» **What to produce**
Which lines in the listing contain the string "Ducray", matching case exactly? Show every such line in full.

» **The records**
=== Begin Enclosure ===

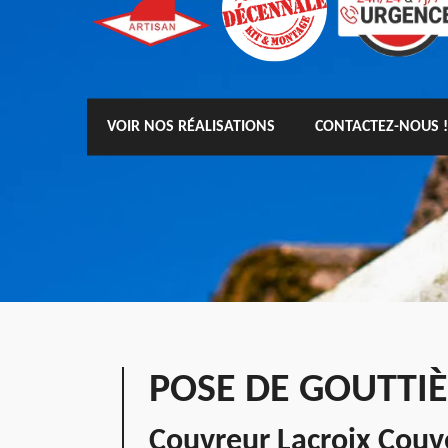
VOIR NOS RÉALISATIONS
CONTACTEZ-NOUS !
POSE DE GOUTTIÈ
Couvreur Lacroix Couve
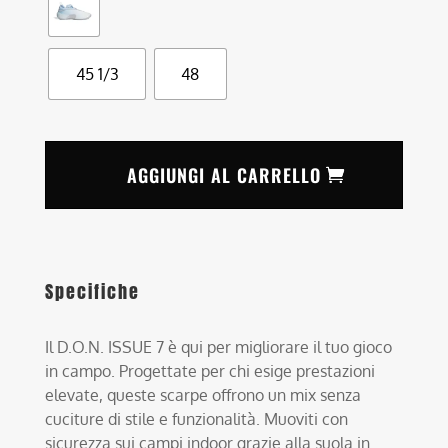
45 1/3
48
AGGIUNGI AL CARRELLO
Specifiche
Il D.O.N. ISSUE 7 è qui per migliorare il tuo gioco
in campo. Progettate per chi esige prestazioni
elevate, queste scarpe offrono un mix senza
cuciture di stile e funzionalità. Muoviti con
sicurezza sui campi indoor grazie alla suola in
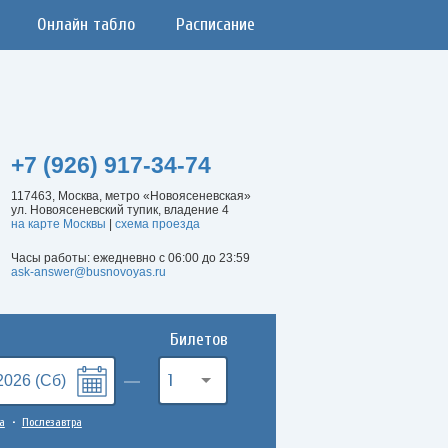
Онлайн табло
Расписание
+7 (926) 917-34-74
117463, Москва, метро «Новоясеневская»
ул. Новоясеневский тупик, владение 4
на карте Москвы
|
схема проезда
Часы работы: ежедневно с 06:00 до 23:59
ask-answer@busnovoyas.ru
Билетов
1
а
Послезавтра
•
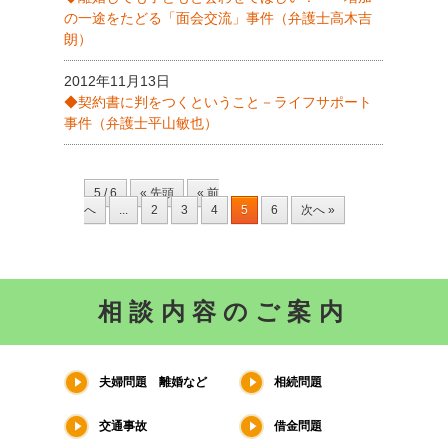
の一途をたどる「面会交流」事件（弁護士高木吉
朗）
2012年11月13日
◆契約書に判をつくということ－ライフサポート
事件（弁護士平山敏也）
5 / 6
« 先頭
« 前
へ
...
2
3
4
5
6
次へ »
相談内容のご案内
夫婦問題 離婚など
相続問題
交通事故
借金問題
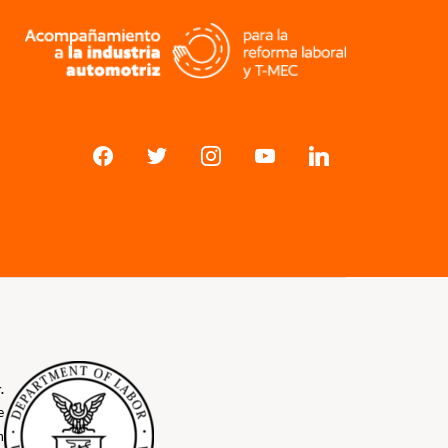
.
e
n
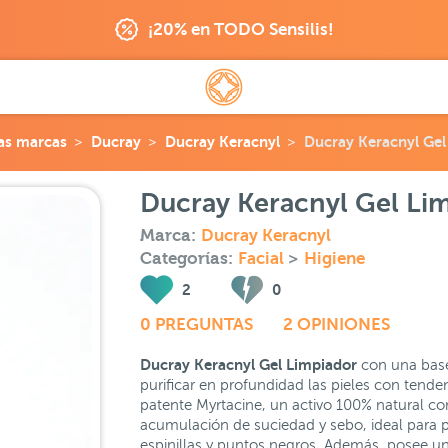
¡20% en TODO Sensilis!
as marcas
Ducray
Ducray Keracnyl
Ducray Keracnyl Gel
Ducray Keracnyl Gel Li
Marca:
Ducray Keracnyl
Categorías:
Facial
>
Higiene
2
0
0 PREGUNTAS
2 OPINIONES
Ducray Keracnyl Gel Limpiador
con una base 
purificar en profundidad las pieles con tende
patente Myrtacine, un activo 100% natural con
acumulación de suciedad y sebo, ideal para 
espinillas y puntos negros. Además, posee u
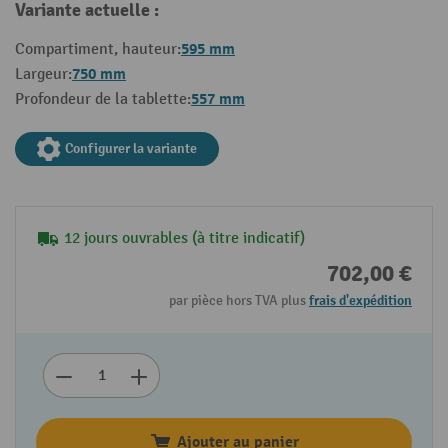
Variante actuelle :
595 mm
Compartiment, hauteur:
750 mm
Largeur:
557 mm
Profondeur de la tablette:
Configurer la variante
12 jours ouvrables (à titre indicatif)
702,00 €
par pièce hors TVA plus
frais d'expédition
Ajouter au panier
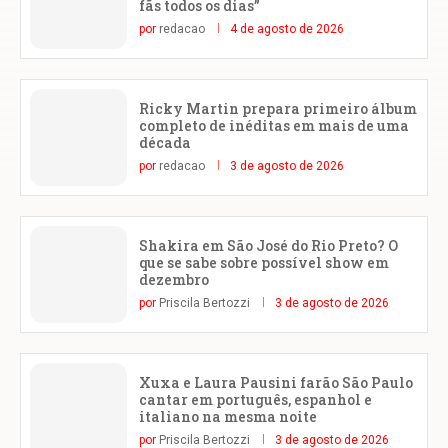
fãs todos os dias”
por
redacao
4 de agosto de 2026
Ricky Martin prepara primeiro álbum
completo de inéditas em mais de uma
década
por
redacao
3 de agosto de 2026
Shakira em São José do Rio Preto? O
que se sabe sobre possível show em
dezembro
por
Priscila Bertozzi
3 de agosto de 2026
Xuxa e Laura Pausini farão São Paulo
cantar em português, espanhol e
italiano na mesma noite
por
Priscila Bertozzi
3 de agosto de 2026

=== End Enclosure ===

» **Response area**
Ducray
Ducray Keracnyl
Ducray Keracnyl Gel
Ducray Keracnyl Gel Li
Ducray Keracnyl
Ducray Keracnyl Gel Limpiador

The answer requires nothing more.